Crimea is Russia, issue not up for any debate at Trump-Putin crunch talks – Kremlin
Crimea is inseparable to Moscow and can’t be on the agenda when Vladimir Putin meets with Donald Trump in July, Kremlin says. It follows Trump’s wavering on a question whether US might someday recognize it as part of Russia.

Weighing in on the latest remark from US president, Kremlin spokesperson Dmitry Peskov moved to cast away any doubts on the Peninsula’s belonging.

"The Russian president has repeatedly stated and explained to his interlocutors that there cannot be and never will be an issue on the agenda of Crimea, as Crimea is an integral part of Russia," Peskov said.

Trump has swatted away questions by journalists on Crimea in recent days. On June 29, he skirted the issue when asked by journalists at Air Force Once if Washington may drop its opposition to reunification of Crimea with Russia were correct. Trump merely replied "We're going to have to see."
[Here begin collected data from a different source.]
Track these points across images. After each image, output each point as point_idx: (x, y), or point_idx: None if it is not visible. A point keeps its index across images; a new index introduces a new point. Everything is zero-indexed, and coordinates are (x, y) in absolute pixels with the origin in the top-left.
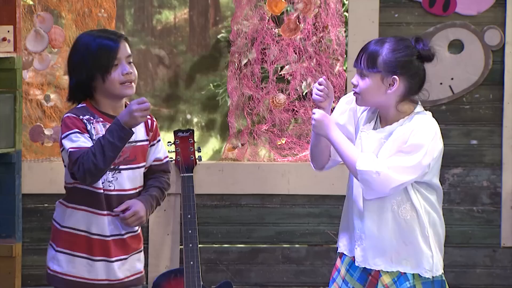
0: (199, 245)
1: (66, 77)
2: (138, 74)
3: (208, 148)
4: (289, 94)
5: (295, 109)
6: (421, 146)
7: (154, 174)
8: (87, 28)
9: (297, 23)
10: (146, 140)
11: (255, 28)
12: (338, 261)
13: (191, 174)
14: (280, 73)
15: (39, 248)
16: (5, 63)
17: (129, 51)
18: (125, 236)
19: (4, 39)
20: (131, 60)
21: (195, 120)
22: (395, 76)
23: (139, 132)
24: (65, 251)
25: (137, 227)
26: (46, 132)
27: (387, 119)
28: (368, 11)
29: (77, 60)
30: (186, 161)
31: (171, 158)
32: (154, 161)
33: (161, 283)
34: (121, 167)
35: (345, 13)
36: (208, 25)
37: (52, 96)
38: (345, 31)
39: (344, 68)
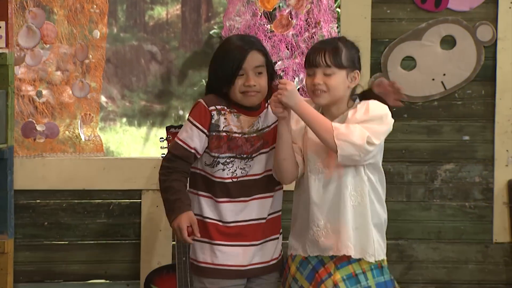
0: None
1: (59, 73)
2: (130, 70)
3: None
4: None
5: None
6: (384, 114)
7: None
8: (79, 24)
9: (289, 19)
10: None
11: (248, 24)
12: (289, 259)
13: None
14: None
15: (31, 244)
16: None
17: (258, 62)
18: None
19: None
20: (260, 71)
21: (187, 116)
22: (357, 71)
23: (268, 118)
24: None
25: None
26: (38, 128)
27: (333, 114)
28: (360, 7)
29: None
30: None
31: (163, 154)
32: None
33: (153, 278)
34: (254, 155)
35: (338, 9)
36: (200, 21)
37: (44, 92)
38: (337, 27)
39: None
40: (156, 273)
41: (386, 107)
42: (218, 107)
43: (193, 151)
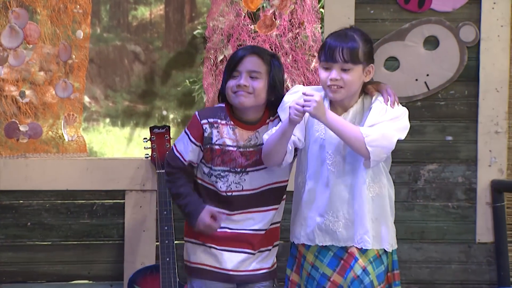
0: (175, 242)
1: (42, 73)
2: (113, 70)
3: None
4: None
5: None
6: (402, 112)
7: None
8: (62, 24)
9: (273, 19)
10: None
11: (231, 24)
12: (302, 249)
13: None
14: None
15: (14, 245)
16: None
17: (254, 67)
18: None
19: None
20: (256, 76)
21: (171, 116)
22: (372, 65)
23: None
24: None
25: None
26: (21, 128)
27: (344, 106)
28: (344, 8)
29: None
30: (162, 157)
31: (147, 154)
32: None
33: (137, 279)
34: (248, 169)
35: (321, 10)
36: (184, 21)
37: (27, 92)
38: (321, 28)
39: None
40: (140, 274)
41: (402, 107)
42: (211, 120)
43: (187, 163)
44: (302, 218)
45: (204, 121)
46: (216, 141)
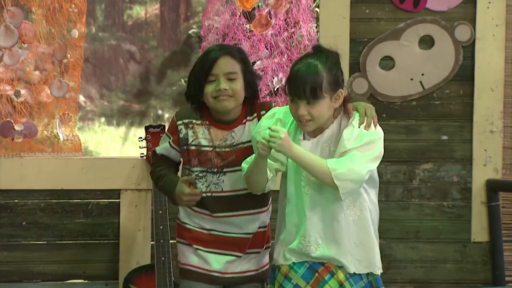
0: (170, 241)
1: (37, 73)
2: (108, 69)
3: None
4: (260, 90)
5: None
6: (377, 137)
7: None
8: (58, 23)
9: (269, 18)
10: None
11: (226, 23)
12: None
13: None
14: None
15: (9, 244)
16: None
17: (230, 68)
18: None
19: None
20: (233, 77)
21: (166, 115)
22: (341, 90)
23: (245, 135)
24: None
25: None
26: (16, 127)
27: (320, 128)
28: (339, 7)
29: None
30: None
31: (142, 153)
32: None
33: (132, 279)
34: (225, 169)
35: (316, 9)
36: (179, 20)
37: (22, 91)
38: (316, 27)
39: None
40: (135, 273)
41: (378, 130)
42: (186, 121)
43: (160, 155)
44: (280, 240)
45: (180, 122)
46: (192, 141)
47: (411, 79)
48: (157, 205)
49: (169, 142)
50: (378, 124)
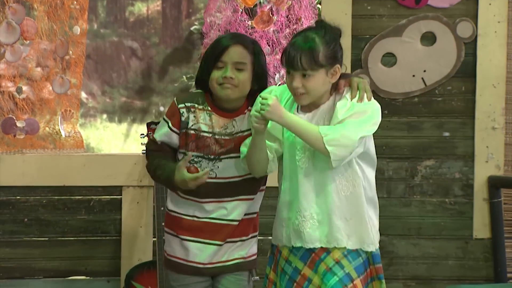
0: None
1: (39, 69)
2: (110, 66)
3: None
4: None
5: None
6: (370, 107)
7: None
8: (59, 19)
9: (270, 15)
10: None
11: (228, 20)
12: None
13: None
14: None
15: (11, 241)
16: None
17: (239, 57)
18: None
19: None
20: (242, 68)
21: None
22: (338, 65)
23: (245, 124)
24: None
25: None
26: (18, 124)
27: (315, 104)
28: (341, 4)
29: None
30: None
31: (144, 150)
32: None
33: (134, 275)
34: (222, 157)
35: (318, 6)
36: (181, 17)
37: (24, 88)
38: None
39: None
40: (137, 270)
41: (371, 101)
42: (188, 104)
43: (159, 143)
44: (279, 219)
45: (181, 105)
46: (192, 125)
47: (413, 76)
48: (159, 202)
49: (168, 126)
50: (372, 98)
Crimea opted to split from Kiev and re-unite with Russia during a referendum in March 2014 following months-long unrest and a coup in Ukraine. The US, EU and other Western countries did not recognize the vote, imposing a number of sanctions on Moscow. The latter fired back with similar move, while also stressing that the plebiscite has been done in accordance with all necessary international norms.
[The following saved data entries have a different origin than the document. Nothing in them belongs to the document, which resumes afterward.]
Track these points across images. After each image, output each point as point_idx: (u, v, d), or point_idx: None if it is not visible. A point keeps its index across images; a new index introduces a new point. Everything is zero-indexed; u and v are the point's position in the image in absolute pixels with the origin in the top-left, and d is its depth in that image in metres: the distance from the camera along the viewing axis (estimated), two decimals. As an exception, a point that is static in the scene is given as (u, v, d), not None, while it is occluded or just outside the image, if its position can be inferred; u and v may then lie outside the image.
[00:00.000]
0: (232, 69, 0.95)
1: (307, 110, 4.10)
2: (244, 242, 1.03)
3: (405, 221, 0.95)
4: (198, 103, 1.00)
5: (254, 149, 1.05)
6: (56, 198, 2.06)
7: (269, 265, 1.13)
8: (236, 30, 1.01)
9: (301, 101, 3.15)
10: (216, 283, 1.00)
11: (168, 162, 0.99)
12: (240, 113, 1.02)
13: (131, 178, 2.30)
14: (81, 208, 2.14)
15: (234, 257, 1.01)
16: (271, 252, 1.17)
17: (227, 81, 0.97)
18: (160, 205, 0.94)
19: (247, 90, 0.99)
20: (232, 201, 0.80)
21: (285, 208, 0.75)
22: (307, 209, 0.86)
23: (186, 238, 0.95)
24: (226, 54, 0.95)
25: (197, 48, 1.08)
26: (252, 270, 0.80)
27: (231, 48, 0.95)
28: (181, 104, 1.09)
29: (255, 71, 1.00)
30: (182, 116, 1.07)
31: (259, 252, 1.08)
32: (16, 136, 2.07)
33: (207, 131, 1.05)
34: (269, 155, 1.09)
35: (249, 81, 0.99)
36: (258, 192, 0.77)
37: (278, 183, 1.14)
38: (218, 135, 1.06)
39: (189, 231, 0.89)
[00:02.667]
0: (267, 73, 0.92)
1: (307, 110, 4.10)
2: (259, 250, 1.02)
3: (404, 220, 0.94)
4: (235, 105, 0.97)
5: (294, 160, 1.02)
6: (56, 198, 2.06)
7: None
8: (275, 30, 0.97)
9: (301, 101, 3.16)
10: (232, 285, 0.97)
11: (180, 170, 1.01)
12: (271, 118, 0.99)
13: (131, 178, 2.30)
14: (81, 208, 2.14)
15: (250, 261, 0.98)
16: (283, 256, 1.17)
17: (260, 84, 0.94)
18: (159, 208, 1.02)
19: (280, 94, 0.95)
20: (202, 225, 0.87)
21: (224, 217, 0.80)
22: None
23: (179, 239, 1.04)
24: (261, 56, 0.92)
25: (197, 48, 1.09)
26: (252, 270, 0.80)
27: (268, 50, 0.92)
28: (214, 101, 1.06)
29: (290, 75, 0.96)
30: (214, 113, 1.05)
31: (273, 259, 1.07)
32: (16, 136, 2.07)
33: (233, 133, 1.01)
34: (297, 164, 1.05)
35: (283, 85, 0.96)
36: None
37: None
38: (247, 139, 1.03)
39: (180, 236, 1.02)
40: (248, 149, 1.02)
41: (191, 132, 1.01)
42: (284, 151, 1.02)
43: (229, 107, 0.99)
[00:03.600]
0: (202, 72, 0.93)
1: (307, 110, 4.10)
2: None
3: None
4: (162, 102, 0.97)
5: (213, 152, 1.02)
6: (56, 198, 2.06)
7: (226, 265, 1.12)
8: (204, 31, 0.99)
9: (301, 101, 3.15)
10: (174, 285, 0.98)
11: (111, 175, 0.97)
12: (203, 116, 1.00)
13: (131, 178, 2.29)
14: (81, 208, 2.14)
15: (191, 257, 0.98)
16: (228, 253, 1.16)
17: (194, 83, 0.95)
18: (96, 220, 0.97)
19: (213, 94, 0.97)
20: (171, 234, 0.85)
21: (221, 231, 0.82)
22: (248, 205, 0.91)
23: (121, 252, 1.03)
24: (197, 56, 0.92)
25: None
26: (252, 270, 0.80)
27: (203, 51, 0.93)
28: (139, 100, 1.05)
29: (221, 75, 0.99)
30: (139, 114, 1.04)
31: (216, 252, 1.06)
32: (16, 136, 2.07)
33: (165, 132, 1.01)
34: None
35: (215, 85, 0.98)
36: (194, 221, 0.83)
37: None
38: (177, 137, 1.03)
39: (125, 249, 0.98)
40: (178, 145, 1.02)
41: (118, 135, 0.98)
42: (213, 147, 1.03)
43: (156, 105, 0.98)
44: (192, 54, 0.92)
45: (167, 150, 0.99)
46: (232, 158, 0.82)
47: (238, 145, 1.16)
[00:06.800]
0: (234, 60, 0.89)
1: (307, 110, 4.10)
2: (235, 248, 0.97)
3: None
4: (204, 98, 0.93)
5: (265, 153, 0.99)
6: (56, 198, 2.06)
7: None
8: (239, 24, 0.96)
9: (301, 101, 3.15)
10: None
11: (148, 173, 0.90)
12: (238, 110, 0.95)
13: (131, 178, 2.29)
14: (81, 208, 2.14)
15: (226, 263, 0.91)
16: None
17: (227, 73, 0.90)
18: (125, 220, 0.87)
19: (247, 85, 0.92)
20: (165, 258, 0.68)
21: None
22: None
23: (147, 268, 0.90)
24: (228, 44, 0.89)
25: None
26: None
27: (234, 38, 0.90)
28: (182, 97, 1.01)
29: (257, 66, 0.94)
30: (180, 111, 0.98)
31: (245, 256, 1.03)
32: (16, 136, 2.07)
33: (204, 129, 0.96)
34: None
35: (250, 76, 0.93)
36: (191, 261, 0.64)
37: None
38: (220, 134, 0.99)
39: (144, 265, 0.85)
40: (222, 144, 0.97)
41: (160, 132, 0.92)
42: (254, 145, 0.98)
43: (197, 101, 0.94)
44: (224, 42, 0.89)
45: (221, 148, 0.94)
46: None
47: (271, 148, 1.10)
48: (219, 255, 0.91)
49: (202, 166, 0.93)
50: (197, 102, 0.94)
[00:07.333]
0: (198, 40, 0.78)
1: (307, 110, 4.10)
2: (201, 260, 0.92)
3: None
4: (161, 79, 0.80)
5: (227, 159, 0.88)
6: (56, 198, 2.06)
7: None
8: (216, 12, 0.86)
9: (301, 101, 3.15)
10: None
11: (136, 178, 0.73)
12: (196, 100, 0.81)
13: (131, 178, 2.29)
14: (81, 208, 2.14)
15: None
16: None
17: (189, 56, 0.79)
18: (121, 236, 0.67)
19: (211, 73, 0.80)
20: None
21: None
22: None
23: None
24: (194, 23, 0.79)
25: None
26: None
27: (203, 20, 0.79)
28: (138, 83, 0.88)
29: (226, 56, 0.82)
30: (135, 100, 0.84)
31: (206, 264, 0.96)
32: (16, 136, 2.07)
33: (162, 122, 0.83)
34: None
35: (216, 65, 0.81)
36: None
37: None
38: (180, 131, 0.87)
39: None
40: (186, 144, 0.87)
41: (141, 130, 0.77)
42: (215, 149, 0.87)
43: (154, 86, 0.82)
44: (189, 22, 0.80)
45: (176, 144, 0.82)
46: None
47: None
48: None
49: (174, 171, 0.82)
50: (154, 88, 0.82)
Despite making its position on the Pensinsula crystal clear, Moscow is far from giving a cold shoulder to talks over other matters straining the bilateral ties with US. In fact, "Russia [is] open to dialogue and for joint search for compromises" when Putin meets with Trump in Helsinki on July 16, Peskov stressed.

Even given the current state of relations as well as previous differences on a plethora of issues, the Kremlin spokesperson pointed out that Moscow is not viewing it as “an obstacle" for establishing a normal dialogue with Washington.

The US president answered similarly when asked if he would consider lifting sanctions on Russia, originally imposed over Crimea. "We'll see what Russia does," Trump said, reiterating that the purpose of his upcoming meeting with Putin is to improve relations between the US and the Russian Federation, which are at a post-Cold War low.